6. Public reference curation is central to the platform, but the manuscript gives limited detail in the main text. Please clarify inclusion/exclusion criteria, deduplication, metadata requirements, quality filters, update frequency, and how geographic or temporal sampling biases affect contextual interpretation.

7. The manuscript would benefit from a dedicated limitations section. Important limitations include dependence on public database quality, uneven global sampling, changing nomenclatures, assembly quality variation, privacy constraints, AMR prediction uncertainty, and the risk of users overinterpreting automated outputs.

Minor Issues

1. Reconcile genome/reference counts: the abstract mentions over 875,000 curated public bacterial genomes, while the results mention over 1,759,554 bacterial genomes.

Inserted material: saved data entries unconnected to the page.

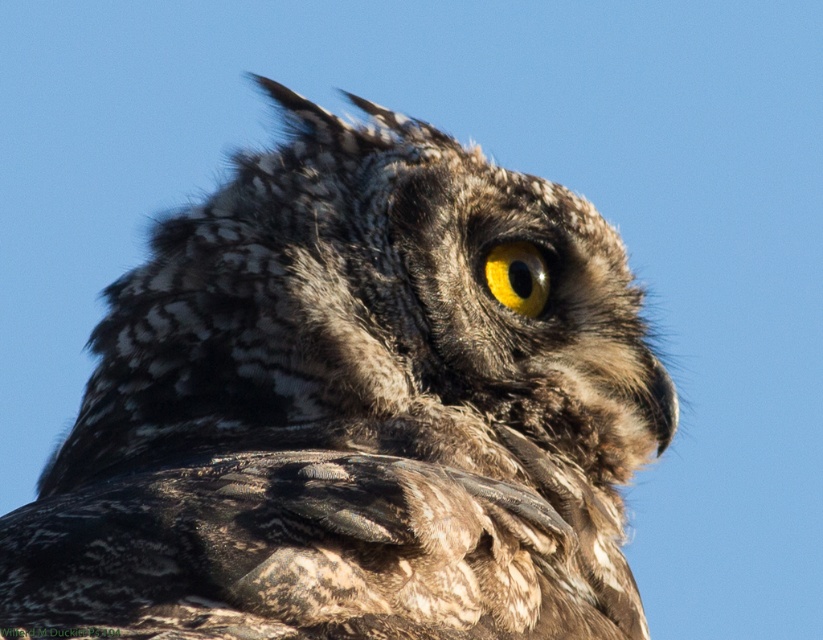
Consider the image. Can you confirm if speckled feathered owl at center is positioned to the left of yellow matte eye at center?

Indeed, speckled feathered owl at center is positioned on the left side of yellow matte eye at center.

Who is more forward, (335, 449) or (496, 260)?

Point (335, 449) is in front.

Does point (598, 232) come farther from viewer compared to point (533, 250)?

That is True.

The height and width of the screenshot is (640, 823). I want to click on speckled feathered owl at center, so click(350, 412).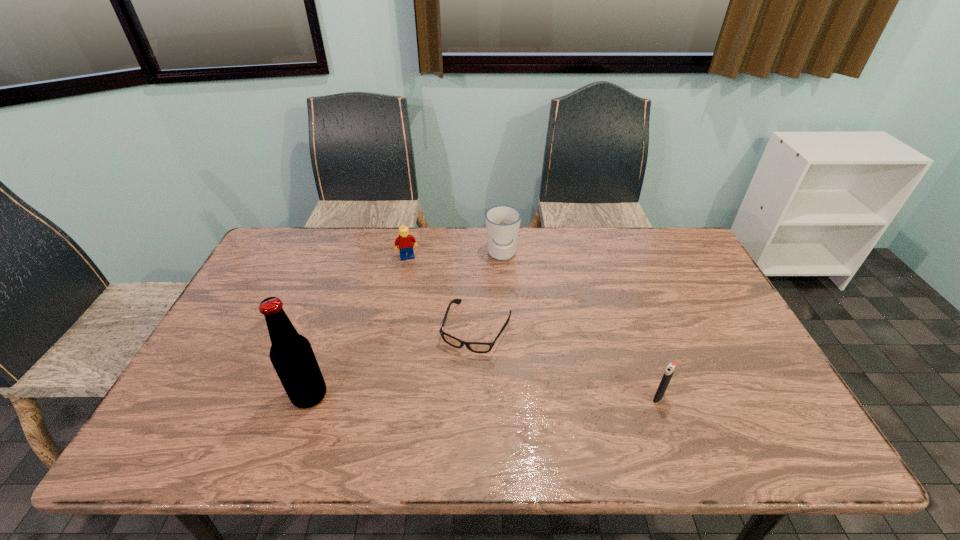
The image size is (960, 540). Find the location of `blank region between the shortest object and the second tallest object`. blank region between the shortest object and the second tallest object is located at coordinates (490, 291).

You are a GUI agent. You are given a task and a screenshot of the screen. Output one action in this format:
    pyautogui.click(x=<x>, y=<y>)
    Task: Click on the vacant region between the second tallest object and the shortest object
    The image size is (960, 540).
    Given the screenshot: What is the action you would take?
    pyautogui.click(x=490, y=291)

Where is `empty space between the rightmost object and the leftmost object`? The image size is (960, 540). empty space between the rightmost object and the leftmost object is located at coordinates (484, 397).

Identify the location of vacant point located between the second object from left to right and the leftmost object. (358, 327).

This screenshot has width=960, height=540. What are the coordinates of `empty space that is in between the cup and the igniter` in the screenshot? It's located at (580, 326).

Identify the location of free area in between the third nearest object and the rightmost object. (567, 362).

Image resolution: width=960 pixels, height=540 pixels. Find the location of `vacant region between the Lego and the spectacles`. vacant region between the Lego and the spectacles is located at coordinates (443, 292).

I want to click on the fourth closest object to the fourth object from right to left, so click(x=671, y=367).

Where is `the second closest object to the igniter`? This screenshot has width=960, height=540. the second closest object to the igniter is located at coordinates (502, 222).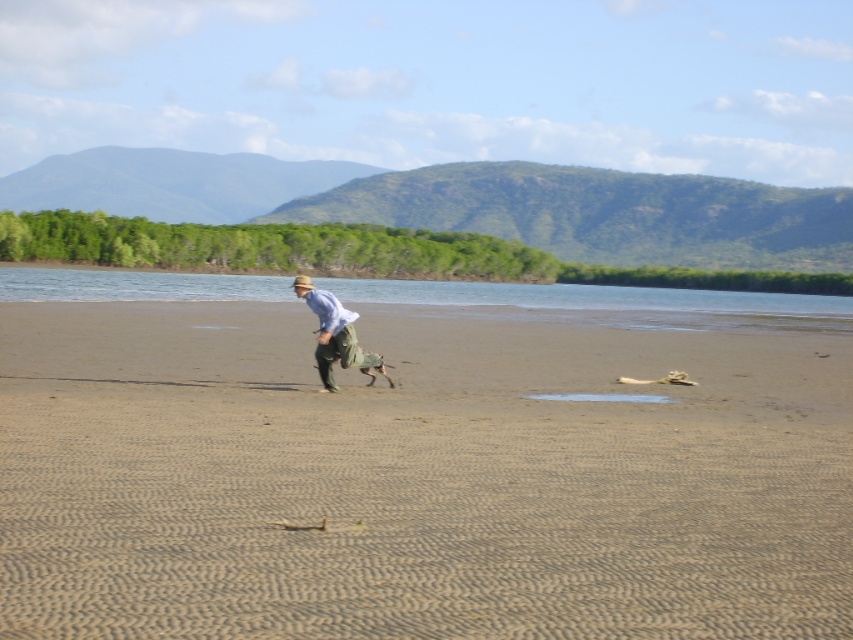
Question: Does brown sandy beach at center appear under clear blue water at center?

Choices:
 (A) yes
 (B) no

Answer: (A)

Question: Does brown sandy beach at center appear under light blue cotton shirt at center?

Choices:
 (A) yes
 (B) no

Answer: (A)

Question: Among these objects, which one is farthest from the camera?

Choices:
 (A) light blue cotton shirt at center
 (B) clear blue water at center

Answer: (B)

Question: Which point is farther from the camera taking this photo?

Choices:
 (A) (325, 305)
 (B) (354, 436)
 (C) (212, 275)

Answer: (C)

Question: Does clear blue water at center appear over light blue cotton shirt at center?

Choices:
 (A) yes
 (B) no

Answer: (A)

Question: Which of the following is the closest to the observer?

Choices:
 (A) (67, 586)
 (B) (380, 291)
 (C) (347, 317)

Answer: (A)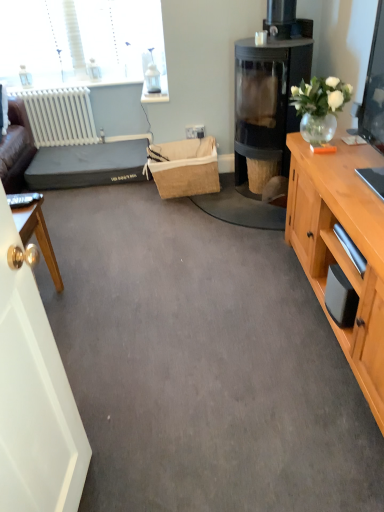
Question: From the image's perspective, is wooden drawer at right positioned above or below polished wood desk at left?

Choices:
 (A) below
 (B) above

Answer: (B)

Question: Based on their positions, is wooden drawer at right located to the left or right of polished wood desk at left?

Choices:
 (A) right
 (B) left

Answer: (A)

Question: Estimate the real-world distances between objects in this image. Which object is farther from the dark gray fabric dog bed at left?

Choices:
 (A) transparent glass fireplace at upper right
 (B) clear glass vase at upper right
 (C) white matte radiator at left
 (D) polished wood desk at left
 (E) white glossy door at left

Answer: (E)

Question: Based on their relative distances, which object is nearer to the polished wood desk at left?

Choices:
 (A) transparent glass fireplace at upper right
 (B) white matte radiator at left
 (C) white glossy door at left
 (D) dark gray fabric dog bed at left
 (E) wooden drawer at right

Answer: (C)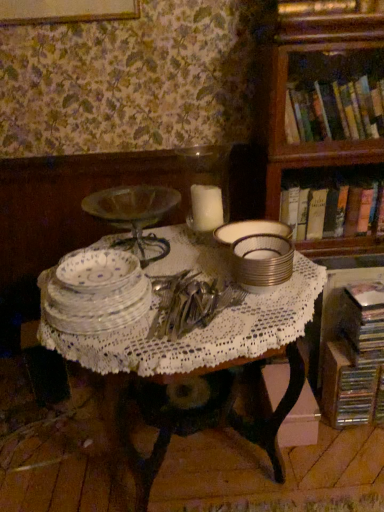
Question: Is hardcover books at upper right, acting as the first book starting from the top, wider than silver metallic stack at center, the second tableware viewed from the left?

Choices:
 (A) no
 (B) yes

Answer: (B)

Question: Can you confirm if hardcover books at upper right, acting as the first book starting from the top, is shorter than silver metallic stack at center, the second tableware viewed from the left?

Choices:
 (A) yes
 (B) no

Answer: (B)

Question: Is hardcover books at upper right, the 3th book from the bottom, positioned beyond the bounds of silver metallic stack at center, the second tableware viewed from the left?

Choices:
 (A) no
 (B) yes

Answer: (B)

Question: Is hardcover books at upper right, acting as the first book starting from the top, thinner than silver metallic stack at center, the second tableware viewed from the left?

Choices:
 (A) no
 (B) yes

Answer: (A)

Question: From a real-world perspective, is hardcover books at upper right, the 3th book from the bottom, located beneath silver metallic stack at center, positioned as the 1th tableware in right-to-left order?

Choices:
 (A) no
 (B) yes

Answer: (A)

Question: From a real-world perspective, is metallic silver book at lower right, which is the 3th book from top to bottom, positioned above or below clear glass plates at center, positioned as the first tableware in left-to-right order?

Choices:
 (A) below
 (B) above

Answer: (A)

Question: Is metallic silver book at lower right, acting as the first book starting from the bottom, in front of or behind clear glass plates at center, placed as the second tableware when sorted from right to left, in the image?

Choices:
 (A) front
 (B) behind

Answer: (B)

Question: Which is correct: metallic silver book at lower right, acting as the first book starting from the bottom, is inside clear glass plates at center, positioned as the first tableware in left-to-right order, or outside of it?

Choices:
 (A) inside
 (B) outside

Answer: (B)

Question: From the image's perspective, is metallic silver book at lower right, acting as the first book starting from the bottom, above or below clear glass plates at center, positioned as the first tableware in left-to-right order?

Choices:
 (A) above
 (B) below

Answer: (B)

Question: Is point (251, 245) positioned closer to the camera than point (311, 225)?

Choices:
 (A) closer
 (B) farther

Answer: (A)

Question: From a real-world perspective, is silver metallic stack at center, positioned as the 1th tableware in right-to-left order, above or below hardcover book at right, the 2th book positioned from the bottom?

Choices:
 (A) above
 (B) below

Answer: (A)

Question: Considering the positions of silver metallic stack at center, positioned as the 1th tableware in right-to-left order, and hardcover book at right, the 2th book positioned from the bottom, in the image, is silver metallic stack at center, positioned as the 1th tableware in right-to-left order, bigger or smaller than hardcover book at right, the 2th book positioned from the bottom,?

Choices:
 (A) big
 (B) small

Answer: (B)

Question: Is silver metallic stack at center, the second tableware viewed from the left, taller or shorter than hardcover book at right, the 2th book from the top?

Choices:
 (A) short
 (B) tall

Answer: (A)

Question: Is white wax candle at center wider or thinner than wooden bookcase at upper right?

Choices:
 (A) wide
 (B) thin

Answer: (B)

Question: Is white wax candle at center taller or shorter than wooden bookcase at upper right?

Choices:
 (A) short
 (B) tall

Answer: (A)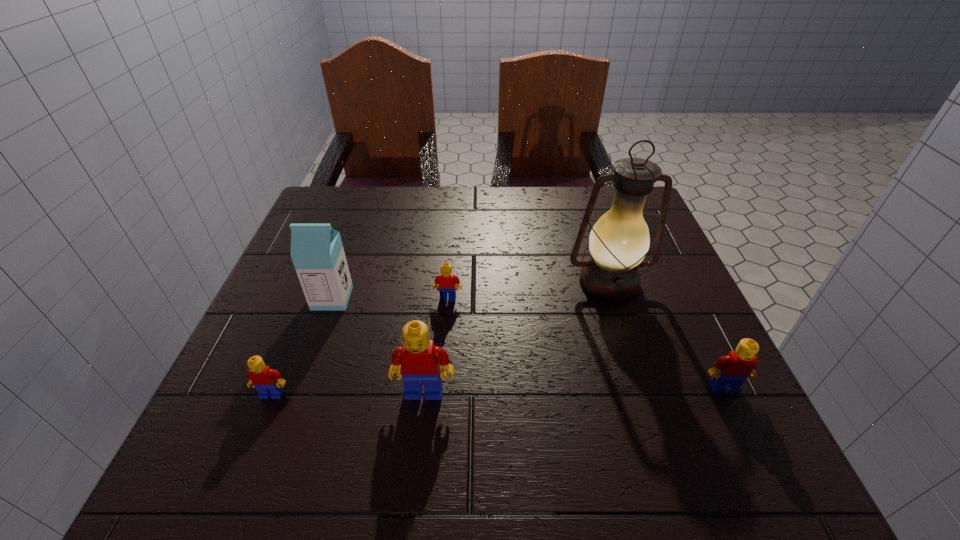
Image resolution: width=960 pixels, height=540 pixels. I want to click on free space located 0.220m on the back of the milk carton, so click(x=357, y=228).

Find the location of a particular element. The width and height of the screenshot is (960, 540). Lego located in the left edge section of the desktop is located at coordinates (267, 382).

This screenshot has height=540, width=960. Find the location of `milk carton positioned at the left edge`. milk carton positioned at the left edge is located at coordinates (317, 252).

Identify the location of Lego positioned at the right edge. The width and height of the screenshot is (960, 540). (729, 372).

The height and width of the screenshot is (540, 960). I want to click on oil lamp situated at the right edge, so click(619, 240).

Where is `object that is at the near left corner`? object that is at the near left corner is located at coordinates (267, 382).

I want to click on object positioned at the near right corner, so click(729, 372).

In the image, there is a desktop. Where is `vacant area at the far edge`? Image resolution: width=960 pixels, height=540 pixels. vacant area at the far edge is located at coordinates (540, 191).

At what (x,y) coordinates should I click in order to perform the action: click on vacant position at the near edge of the desktop. Please return your answer as a coordinate pair (x, y). Looking at the image, I should click on (480, 390).

In the image, there is a desktop. At what (x,y) coordinates should I click in order to perform the action: click on free space at the left edge. Please return your answer as a coordinate pair (x, y). This screenshot has height=540, width=960. Looking at the image, I should click on (277, 305).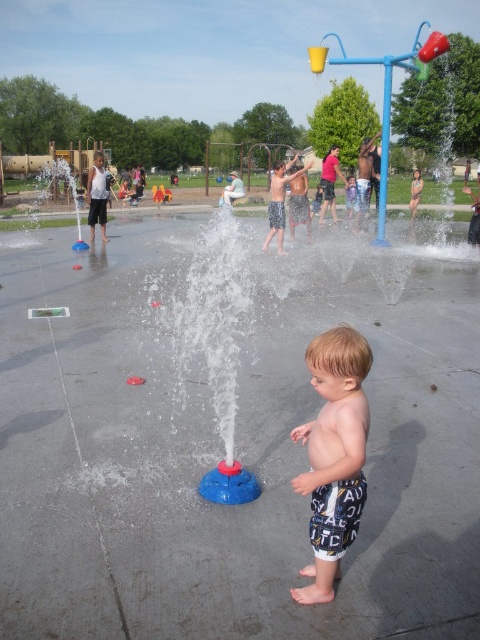
Question: Does light brown hair at center appear on the left side of smooth skin child at center?

Choices:
 (A) no
 (B) yes

Answer: (B)

Question: Does light brown hair at center appear on the left side of smooth skin child at center?

Choices:
 (A) yes
 (B) no

Answer: (A)

Question: Among these objects, which one is farthest from the camera?

Choices:
 (A) light brown hair at center
 (B) smooth skin child at center

Answer: (B)

Question: Which point is farther to the camera?

Choices:
 (A) (355, 536)
 (B) (272, 214)

Answer: (B)

Question: Among these objects, which one is nearest to the camera?

Choices:
 (A) smooth skin child at center
 (B) light brown hair at center

Answer: (B)

Question: Is light brown hair at center above smooth skin child at center?

Choices:
 (A) yes
 (B) no

Answer: (B)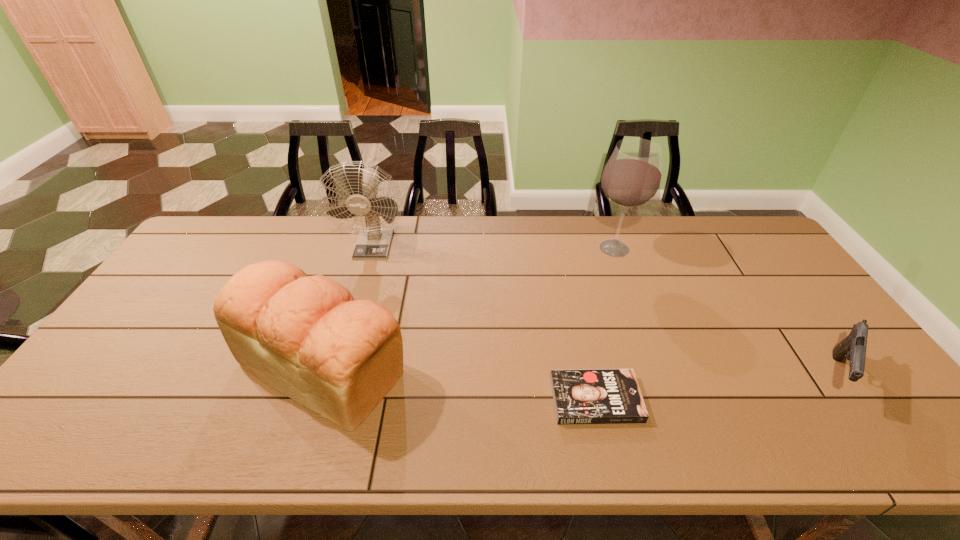
Where is `free spot between the gun and the shortest object`? Image resolution: width=960 pixels, height=540 pixels. free spot between the gun and the shortest object is located at coordinates (715, 387).

You are a GUI agent. You are given a task and a screenshot of the screen. Output one action in this format:
    pyautogui.click(x=<x>, y=<y>)
    Task: Click on the vacant space that is in between the alcohol and the shortest object
    The height and width of the screenshot is (540, 960).
    Given the screenshot: What is the action you would take?
    pyautogui.click(x=605, y=323)

Where is `vacant region between the book and the gun`? vacant region between the book and the gun is located at coordinates (715, 387).

The image size is (960, 540). What are the coordinates of `vacant area that lies between the second shortest object and the shortest object` in the screenshot? It's located at (715, 387).

In order to click on free point between the fan and the shortest object in this screenshot , I will do `click(485, 321)`.

I want to click on empty location between the book and the bread, so click(x=459, y=383).

Locate an element on the screen. vacant space in between the fan and the book is located at coordinates (485, 321).

Find the location of `free space between the gun and the book`. free space between the gun and the book is located at coordinates (715, 387).

I want to click on vacant area that lies between the fan and the second shortest object, so click(x=604, y=309).

Point out which object is positioned as the nearest to the bread. Please provide its 2D coordinates. Your answer should be formatted as a tuple, i.e. [(x, y)], where the tuple contains the x and y coordinates of a point satisfying the conditions above.

[(373, 242)]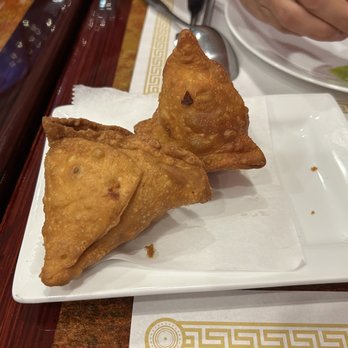
Locate an element on the screen. napkin on plate is located at coordinates (216, 243), (106, 113).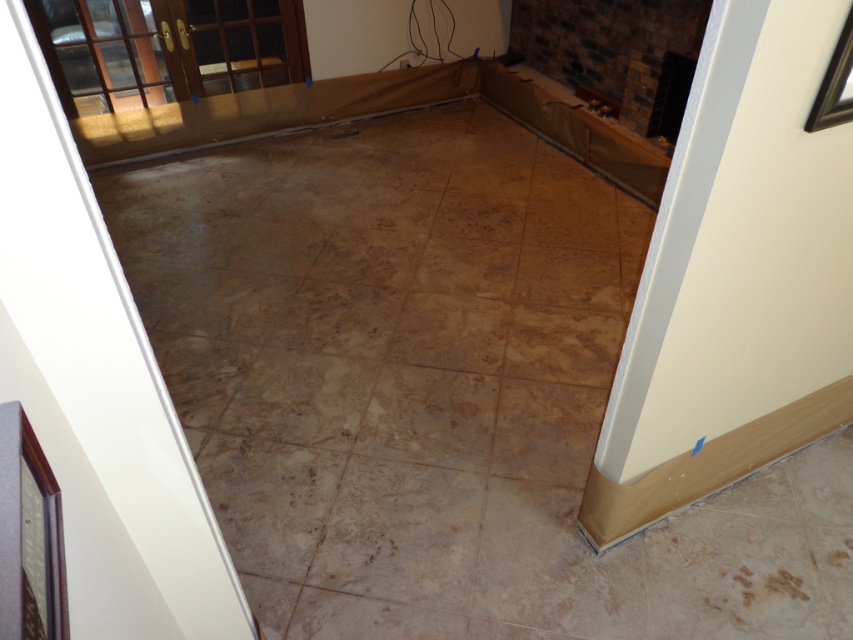
You are a contractor measuring the height of the white painted wood baseboard at lower right and the brown travertine tile at center. Which one has a greater height?

The white painted wood baseboard at lower right is taller than the brown travertine tile at center.

You are a contractor working in the room and need to install a new electrical outlet. You see the white painted wood baseboard at lower right and the brown travertine tile at center. Which object is closer to the right side of the room?

The white painted wood baseboard at lower right is closer to the right side of the room because it is positioned to the right of the brown travertine tile at center.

2. Clarify species coverage: the abstract states MLST for more than 37 bacterial species, while the introduction mentions MLST assignment for over a hundred species.

3. Add a code availability statement with links to the relevant repositories, not only references embedded in the bibliography.

4. Table 1 is useful but dense. Consider separating bacteria, viruses, and fungi or adding a clearer legend for tool abbreviations.

5. The phrase “replicates analysis results of complex bioinformatics pipelines” is vague. Specify which pipelines and what comparison metrics were used.

6. Please define “Pathogenwatch Local” more clearly, including installation requirements, supported workflows, and whether outputs are identical to cloud deployment.

7. Some wording and formatting need polishing, e.g. “2.4 million of pathogen genomes,” missing punctuation around “Klebsiella… Neisseria,” and occasional encoding artifacts in the PDF text.

Competing interests

The author declares that they have no competing interests.

Use of Artificial Intelligence (AI)

The author declares that they did not use generative AI to come up with new ideas for their review.